**WHAT NEEDS TO BE DONE**
Count the lines in the records below that contain the word "Alpha", and reply with only that number.

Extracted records

┄┄┄┄┄┄┄┄┄┄┄┄┄┄┄┄┄┄┄┄

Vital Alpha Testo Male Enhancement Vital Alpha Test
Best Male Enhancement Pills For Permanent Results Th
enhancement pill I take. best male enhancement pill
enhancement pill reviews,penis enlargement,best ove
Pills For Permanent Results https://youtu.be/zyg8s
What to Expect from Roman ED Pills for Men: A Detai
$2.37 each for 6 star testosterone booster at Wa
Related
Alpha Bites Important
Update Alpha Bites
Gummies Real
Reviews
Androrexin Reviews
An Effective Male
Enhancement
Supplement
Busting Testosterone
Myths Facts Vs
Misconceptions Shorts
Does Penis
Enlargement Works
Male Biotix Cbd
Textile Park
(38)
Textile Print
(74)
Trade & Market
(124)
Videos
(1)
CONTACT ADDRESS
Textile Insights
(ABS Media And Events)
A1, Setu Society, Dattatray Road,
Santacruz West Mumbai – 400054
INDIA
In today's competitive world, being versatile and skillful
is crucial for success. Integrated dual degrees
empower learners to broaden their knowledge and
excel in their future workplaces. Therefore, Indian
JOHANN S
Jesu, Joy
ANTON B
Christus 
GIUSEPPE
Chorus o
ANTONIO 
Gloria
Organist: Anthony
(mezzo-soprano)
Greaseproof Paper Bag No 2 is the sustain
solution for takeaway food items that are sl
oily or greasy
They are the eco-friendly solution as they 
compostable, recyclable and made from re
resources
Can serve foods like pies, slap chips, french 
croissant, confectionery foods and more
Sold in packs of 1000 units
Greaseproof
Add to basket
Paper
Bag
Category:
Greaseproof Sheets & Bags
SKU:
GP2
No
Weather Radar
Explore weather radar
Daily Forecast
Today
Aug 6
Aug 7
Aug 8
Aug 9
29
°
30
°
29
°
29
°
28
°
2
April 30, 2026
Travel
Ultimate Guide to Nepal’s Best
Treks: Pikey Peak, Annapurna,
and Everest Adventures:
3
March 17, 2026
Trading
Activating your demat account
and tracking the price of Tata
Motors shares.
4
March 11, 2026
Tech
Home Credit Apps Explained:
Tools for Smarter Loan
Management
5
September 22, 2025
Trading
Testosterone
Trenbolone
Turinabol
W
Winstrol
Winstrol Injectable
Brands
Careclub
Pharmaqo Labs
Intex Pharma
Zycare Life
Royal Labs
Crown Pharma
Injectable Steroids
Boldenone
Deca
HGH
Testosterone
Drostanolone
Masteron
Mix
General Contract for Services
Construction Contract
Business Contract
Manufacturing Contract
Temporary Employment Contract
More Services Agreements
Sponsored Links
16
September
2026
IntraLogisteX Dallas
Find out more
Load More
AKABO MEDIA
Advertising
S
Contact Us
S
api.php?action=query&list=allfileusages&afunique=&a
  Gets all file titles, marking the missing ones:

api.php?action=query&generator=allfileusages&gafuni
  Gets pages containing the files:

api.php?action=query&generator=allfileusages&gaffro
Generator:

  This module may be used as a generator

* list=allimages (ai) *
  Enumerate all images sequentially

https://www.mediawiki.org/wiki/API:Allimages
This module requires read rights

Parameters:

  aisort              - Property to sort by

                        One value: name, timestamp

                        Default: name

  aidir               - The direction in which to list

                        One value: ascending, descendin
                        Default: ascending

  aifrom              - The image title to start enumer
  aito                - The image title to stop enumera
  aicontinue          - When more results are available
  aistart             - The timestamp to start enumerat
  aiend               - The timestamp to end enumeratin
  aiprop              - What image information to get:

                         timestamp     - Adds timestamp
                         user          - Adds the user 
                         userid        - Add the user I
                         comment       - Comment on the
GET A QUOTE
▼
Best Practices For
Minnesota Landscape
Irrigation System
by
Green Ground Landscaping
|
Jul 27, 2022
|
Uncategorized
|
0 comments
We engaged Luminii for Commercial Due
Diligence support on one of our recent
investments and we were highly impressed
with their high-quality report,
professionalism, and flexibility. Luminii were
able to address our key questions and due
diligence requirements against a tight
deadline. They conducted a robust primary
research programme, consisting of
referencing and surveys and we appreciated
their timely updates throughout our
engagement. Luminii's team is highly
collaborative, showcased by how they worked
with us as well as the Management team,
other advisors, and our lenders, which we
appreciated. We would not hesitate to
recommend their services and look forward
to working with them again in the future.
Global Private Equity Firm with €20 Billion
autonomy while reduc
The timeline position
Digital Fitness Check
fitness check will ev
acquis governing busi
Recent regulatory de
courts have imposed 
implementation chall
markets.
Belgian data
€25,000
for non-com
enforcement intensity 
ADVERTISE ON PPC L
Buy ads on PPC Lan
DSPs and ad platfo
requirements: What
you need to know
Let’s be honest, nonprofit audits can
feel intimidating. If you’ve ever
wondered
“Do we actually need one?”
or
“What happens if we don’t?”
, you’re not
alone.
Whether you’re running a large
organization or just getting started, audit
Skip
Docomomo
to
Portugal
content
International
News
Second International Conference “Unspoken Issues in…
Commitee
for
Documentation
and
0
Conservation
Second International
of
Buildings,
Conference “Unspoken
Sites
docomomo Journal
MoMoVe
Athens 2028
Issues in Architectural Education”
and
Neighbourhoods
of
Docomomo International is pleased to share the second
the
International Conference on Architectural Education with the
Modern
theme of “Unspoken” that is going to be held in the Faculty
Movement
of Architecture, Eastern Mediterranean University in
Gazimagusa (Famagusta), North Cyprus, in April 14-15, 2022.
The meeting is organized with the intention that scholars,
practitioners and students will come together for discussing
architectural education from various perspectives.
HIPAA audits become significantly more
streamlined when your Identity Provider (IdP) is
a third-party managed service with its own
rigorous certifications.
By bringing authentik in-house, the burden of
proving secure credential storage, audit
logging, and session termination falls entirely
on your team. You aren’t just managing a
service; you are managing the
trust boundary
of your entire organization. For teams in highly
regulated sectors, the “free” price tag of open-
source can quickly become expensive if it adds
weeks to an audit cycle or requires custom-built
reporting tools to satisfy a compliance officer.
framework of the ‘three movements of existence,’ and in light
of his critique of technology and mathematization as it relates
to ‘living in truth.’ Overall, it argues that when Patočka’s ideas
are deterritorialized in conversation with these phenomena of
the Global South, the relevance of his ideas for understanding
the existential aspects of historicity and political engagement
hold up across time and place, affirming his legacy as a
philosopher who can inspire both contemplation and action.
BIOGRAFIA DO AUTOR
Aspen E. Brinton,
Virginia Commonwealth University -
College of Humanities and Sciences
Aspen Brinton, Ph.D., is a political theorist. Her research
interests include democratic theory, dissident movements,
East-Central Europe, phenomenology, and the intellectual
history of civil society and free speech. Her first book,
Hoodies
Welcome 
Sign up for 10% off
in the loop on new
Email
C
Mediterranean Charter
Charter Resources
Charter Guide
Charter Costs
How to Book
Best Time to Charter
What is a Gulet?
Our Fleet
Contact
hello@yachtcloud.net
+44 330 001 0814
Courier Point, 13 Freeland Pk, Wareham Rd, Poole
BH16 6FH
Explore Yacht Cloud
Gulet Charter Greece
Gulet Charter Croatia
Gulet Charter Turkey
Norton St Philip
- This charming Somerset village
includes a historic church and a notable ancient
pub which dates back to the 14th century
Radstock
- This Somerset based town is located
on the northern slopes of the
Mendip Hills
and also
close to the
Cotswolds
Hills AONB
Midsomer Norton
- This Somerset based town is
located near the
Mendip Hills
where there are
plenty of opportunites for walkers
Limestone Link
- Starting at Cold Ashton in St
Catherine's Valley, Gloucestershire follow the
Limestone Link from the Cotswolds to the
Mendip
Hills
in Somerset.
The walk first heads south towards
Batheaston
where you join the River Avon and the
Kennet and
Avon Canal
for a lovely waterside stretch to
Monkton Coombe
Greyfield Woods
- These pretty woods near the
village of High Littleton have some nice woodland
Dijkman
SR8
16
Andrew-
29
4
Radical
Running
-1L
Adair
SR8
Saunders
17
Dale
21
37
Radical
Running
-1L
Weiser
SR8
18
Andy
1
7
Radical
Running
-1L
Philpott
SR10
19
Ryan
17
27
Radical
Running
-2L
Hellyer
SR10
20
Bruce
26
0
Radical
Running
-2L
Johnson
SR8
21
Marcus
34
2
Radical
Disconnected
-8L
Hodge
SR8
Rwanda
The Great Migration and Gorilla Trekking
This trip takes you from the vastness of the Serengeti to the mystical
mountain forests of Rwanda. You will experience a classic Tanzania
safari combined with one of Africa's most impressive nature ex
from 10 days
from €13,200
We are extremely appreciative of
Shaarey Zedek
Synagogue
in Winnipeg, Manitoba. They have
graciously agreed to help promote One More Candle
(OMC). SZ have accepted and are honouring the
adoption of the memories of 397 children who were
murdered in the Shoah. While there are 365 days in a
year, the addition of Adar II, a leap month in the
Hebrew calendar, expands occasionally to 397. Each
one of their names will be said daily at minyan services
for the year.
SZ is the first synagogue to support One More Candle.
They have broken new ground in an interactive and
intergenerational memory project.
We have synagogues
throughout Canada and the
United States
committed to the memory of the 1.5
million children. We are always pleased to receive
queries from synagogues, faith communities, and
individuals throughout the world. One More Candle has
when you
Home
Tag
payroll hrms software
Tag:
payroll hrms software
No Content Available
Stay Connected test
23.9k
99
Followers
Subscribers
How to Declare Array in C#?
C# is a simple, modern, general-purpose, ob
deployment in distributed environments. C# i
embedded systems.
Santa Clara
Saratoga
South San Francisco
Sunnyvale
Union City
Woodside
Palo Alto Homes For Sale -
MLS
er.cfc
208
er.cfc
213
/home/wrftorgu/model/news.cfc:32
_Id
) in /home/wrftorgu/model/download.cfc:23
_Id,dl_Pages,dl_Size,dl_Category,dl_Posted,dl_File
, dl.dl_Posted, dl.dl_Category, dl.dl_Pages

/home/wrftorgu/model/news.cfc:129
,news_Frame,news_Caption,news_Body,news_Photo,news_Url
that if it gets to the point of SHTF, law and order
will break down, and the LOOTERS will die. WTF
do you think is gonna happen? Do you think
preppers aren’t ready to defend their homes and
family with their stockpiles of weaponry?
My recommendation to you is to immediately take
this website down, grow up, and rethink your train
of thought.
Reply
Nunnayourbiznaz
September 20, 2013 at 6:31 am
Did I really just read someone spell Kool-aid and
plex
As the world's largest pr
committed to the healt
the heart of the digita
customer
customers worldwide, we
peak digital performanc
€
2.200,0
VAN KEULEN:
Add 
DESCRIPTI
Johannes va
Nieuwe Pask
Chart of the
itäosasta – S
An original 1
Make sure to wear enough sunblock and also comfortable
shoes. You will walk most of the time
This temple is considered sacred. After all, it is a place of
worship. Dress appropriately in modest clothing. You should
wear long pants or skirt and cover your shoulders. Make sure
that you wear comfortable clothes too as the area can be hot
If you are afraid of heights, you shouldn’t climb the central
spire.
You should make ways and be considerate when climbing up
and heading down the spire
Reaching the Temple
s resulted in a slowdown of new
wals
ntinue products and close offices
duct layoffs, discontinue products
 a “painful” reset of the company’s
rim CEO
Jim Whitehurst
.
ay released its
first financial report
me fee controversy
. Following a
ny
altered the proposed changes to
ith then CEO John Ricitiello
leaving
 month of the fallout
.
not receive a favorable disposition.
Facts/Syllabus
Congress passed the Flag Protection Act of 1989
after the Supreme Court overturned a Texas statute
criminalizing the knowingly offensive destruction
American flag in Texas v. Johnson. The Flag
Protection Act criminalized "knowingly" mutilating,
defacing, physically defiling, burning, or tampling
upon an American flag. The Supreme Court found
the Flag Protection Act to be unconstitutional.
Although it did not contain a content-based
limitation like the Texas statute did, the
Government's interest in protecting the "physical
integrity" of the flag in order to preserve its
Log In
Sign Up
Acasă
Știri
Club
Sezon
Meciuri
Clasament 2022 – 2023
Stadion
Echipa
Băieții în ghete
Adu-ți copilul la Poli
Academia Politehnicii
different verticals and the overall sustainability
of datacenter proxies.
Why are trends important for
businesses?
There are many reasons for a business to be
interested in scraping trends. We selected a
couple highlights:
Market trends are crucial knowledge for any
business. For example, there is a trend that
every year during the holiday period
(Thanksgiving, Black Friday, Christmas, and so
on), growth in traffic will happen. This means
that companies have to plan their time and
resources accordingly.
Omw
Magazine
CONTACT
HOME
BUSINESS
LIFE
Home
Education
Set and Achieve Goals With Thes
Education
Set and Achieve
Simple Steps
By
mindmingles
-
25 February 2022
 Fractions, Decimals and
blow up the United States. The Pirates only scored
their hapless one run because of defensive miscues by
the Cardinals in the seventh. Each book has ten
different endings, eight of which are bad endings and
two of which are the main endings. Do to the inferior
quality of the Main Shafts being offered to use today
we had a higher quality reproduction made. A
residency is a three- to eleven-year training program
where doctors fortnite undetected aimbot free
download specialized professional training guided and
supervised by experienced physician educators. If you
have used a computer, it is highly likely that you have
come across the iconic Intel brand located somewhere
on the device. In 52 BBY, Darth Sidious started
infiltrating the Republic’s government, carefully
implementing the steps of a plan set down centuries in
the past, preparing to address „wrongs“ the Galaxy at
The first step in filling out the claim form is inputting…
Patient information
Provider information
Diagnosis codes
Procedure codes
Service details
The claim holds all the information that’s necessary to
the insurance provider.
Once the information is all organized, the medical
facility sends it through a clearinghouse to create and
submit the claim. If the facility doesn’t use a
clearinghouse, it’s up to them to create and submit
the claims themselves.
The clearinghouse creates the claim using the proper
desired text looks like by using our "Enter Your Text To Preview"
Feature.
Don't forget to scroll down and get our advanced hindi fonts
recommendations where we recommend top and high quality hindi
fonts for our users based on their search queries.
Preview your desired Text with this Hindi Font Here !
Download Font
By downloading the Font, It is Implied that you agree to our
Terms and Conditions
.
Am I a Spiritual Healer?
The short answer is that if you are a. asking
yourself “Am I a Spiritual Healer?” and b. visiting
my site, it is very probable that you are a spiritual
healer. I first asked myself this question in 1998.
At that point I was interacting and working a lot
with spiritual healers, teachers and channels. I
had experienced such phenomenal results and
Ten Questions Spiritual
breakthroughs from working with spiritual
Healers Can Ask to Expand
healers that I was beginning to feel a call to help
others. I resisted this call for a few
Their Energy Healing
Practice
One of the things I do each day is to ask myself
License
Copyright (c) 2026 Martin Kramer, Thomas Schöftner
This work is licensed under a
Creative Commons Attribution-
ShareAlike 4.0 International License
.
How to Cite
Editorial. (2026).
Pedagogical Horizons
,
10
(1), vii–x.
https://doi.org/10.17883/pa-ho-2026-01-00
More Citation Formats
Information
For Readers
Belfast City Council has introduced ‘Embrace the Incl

┄┄┄┄┄┄┄┄┄┄┄┄┄┄┄┄┄┄┄┄

**ANSWER AREA**
3